[Information provided — start]

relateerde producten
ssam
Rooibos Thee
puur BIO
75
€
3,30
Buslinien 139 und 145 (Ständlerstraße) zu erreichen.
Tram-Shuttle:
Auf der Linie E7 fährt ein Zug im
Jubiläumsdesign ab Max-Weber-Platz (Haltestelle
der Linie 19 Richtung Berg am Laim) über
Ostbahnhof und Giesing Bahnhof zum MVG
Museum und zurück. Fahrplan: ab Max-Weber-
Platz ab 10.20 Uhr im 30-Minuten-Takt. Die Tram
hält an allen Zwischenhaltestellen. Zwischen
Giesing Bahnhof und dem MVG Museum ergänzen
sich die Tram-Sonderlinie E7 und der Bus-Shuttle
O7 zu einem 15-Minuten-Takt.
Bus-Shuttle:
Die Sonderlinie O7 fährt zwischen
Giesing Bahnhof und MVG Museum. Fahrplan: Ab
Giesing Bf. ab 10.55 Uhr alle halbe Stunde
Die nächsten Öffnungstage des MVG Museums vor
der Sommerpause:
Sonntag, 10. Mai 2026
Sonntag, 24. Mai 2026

[Information provided — finish]

What is required
Tally the lines in the records that contain "Shuttle", then give only the tally.

Task solution
3